Tutti chiusi in casa. A Yangon la gente ha paura e non sa a chi rivolgersi per chiedere informazioni su quanto sta accadendo. Le comunicazioni da lunedì 1 febbraio avvengono via Messenger ma Internet e telefono sono stati chiusi o così pare. Si teme che la chiusura totale del web avvenga da un momento all’altro. Anche su questo c’è confusione. A parlare della situazione in Myanmar è una fonte Sir. Tutto è precipitato dopo che Aung San Suu Kyi, leader della Lega nazionale per la democrazia (Nld), è stata arrestata nel mattino dell’1 febbraio dai militari. Anche il presidente Win Myint e altri leader sono stati “catturati” nelle prime ore di oggi, secondo quanto ha detto all’agenzia di stampa Reuters il portavoce della Nld, Myo Nyunt. Tutti i poteri sono stati trasferiti al generale Min Aung Hlaing, capo delle forze armate e crescono i timori di un colpo di stato.

L’esercito ha dichiarato stamane lo stato di emergenza. I militari denunciano da diverse settimane frodi durante le elezioni legislative dello scorso novembre, vinte in modo schiacciante dalla Lega nazionale per la democrazia (Nld). Lo scorso 8 novembre il partito di Aung San Suu Kyi, premio Nobel per la pace nel 1991, molto criticato a livello internazionale per la gestione della crisi musulmana Rohingya, ma ancora adorato dalla maggioranza della popolazione, ha ottenuto oltre l’82% dei 1.117 seggi.

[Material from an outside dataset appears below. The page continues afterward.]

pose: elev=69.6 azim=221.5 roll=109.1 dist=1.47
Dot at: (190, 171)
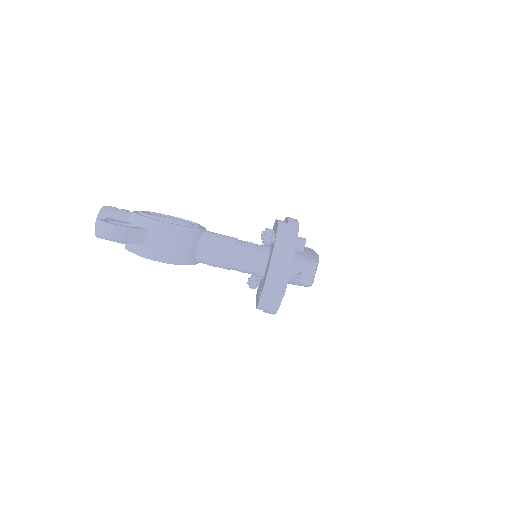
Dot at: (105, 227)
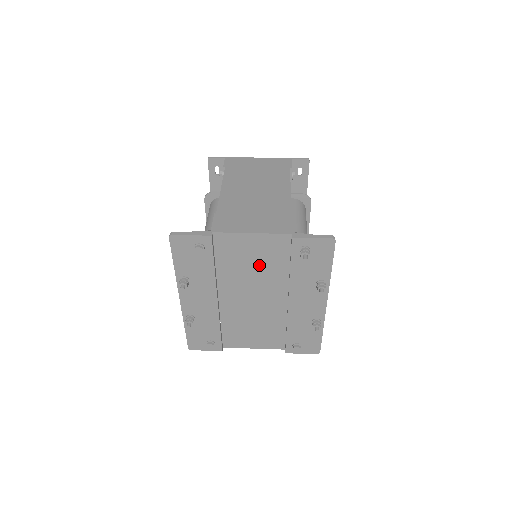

L’Usdp, composto da diversi ex ufficiali militari, ha vinto solo 71 seggi a livello nazionale ma si è rifiutato di accettare i risultati del voto. I militari affermano di aver identificato milioni di casi di frode, tra cui migliaia di centenari o minori che risulterebbero tra i votanti. Gli arresti sono avvenuti poche ore prima della riunione inaugurale del Parlamento recentemente insediato. Il Paese è quindi caduto nel caos.

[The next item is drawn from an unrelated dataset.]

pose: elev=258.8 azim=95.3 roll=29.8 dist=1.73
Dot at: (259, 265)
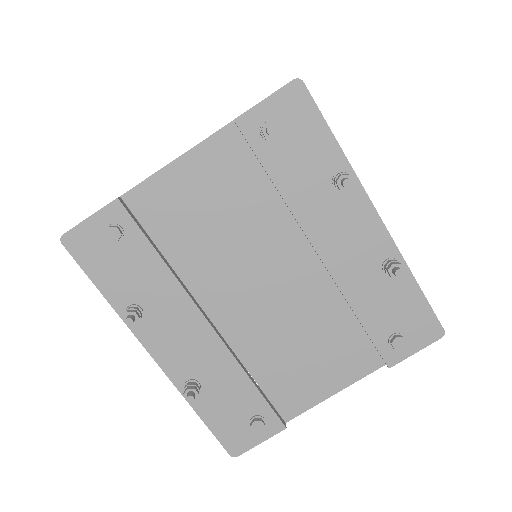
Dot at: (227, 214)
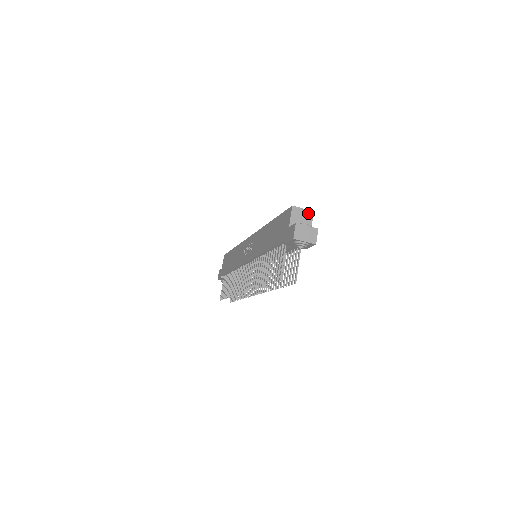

“La gente ha paura di comunicare con gli stranieri”, dicono le fonti Sir. C’è “tensione e paura. Hanno preso non solo politici, anche alcuni artisti”. Immediate le reazioni di condanna da parte delle leadership di tutto il mondo. Gli Stati Uniti “continuano ad affermare il loro forte appoggio per le istituzioni democratiche” della Birmania. Il presidente Joe Biden è stato informato sugli eventi in Birmania, incluso l’arresto di Aung San Suu Kyi e gli Usa, “allarmati” dalle informazioni, “si oppongono a ogni tentativo di alterare il risultato delle recenti elezioni o impedire una democratica transizione”. L’Alto rappresentante dell’Ue, Josep Borrell, su Twitter scrive: “Condanno fermamente il colpo di stato dei militari” in Birmania “e chiedo un immediato rilascio dei detenuti. I risultati elettorali e la costituzione devono essere rispettati. Il popolo” della Birmania “vuole la democrazia. L’Ue è con loro”.

Il premier britannico Boris Johnson ha condannato oggi il colpo di Stato in Birmania e l’arresto della leader Aung San Suu Kyi. “Condanno il colpo di Stato e l’incarcerazione illegale di civili, compresa Aung San Suu Kyi, in Birmania – ha twittato Johnson –. Il voto del popolo deve essere rispettato e i leader civili rilasciati”. Nel 2017, dal 27 al 30 novembre, Papa Francesco aveva compiuto un viaggio in Myanmar ed aveva incontrato il generale Min Aung Hlaing nell’arcivescovado di Yangon. Nella capitale Naypyidaw aveva incontrato il presidente, Htin Kya, e Aung San Suu Kyi. “Il futuro del Myanmar – aveva detto in un incontro con le autorità civili del Paese, il 28 novembre nella capitale Nay Pyi Taw – dev’essere la pace, una pace fondata sul rispetto della dignità e dei diritti di ogni membro della società, sul rispetto di ogni gruppo etnico e della sua identità, sul rispetto dello stato di diritto e di un ordine democratico che consenta a ciascun individuo e ad ogni gruppo – nessuno escluso – di offrire il suo legittimo contributo al bene comune”.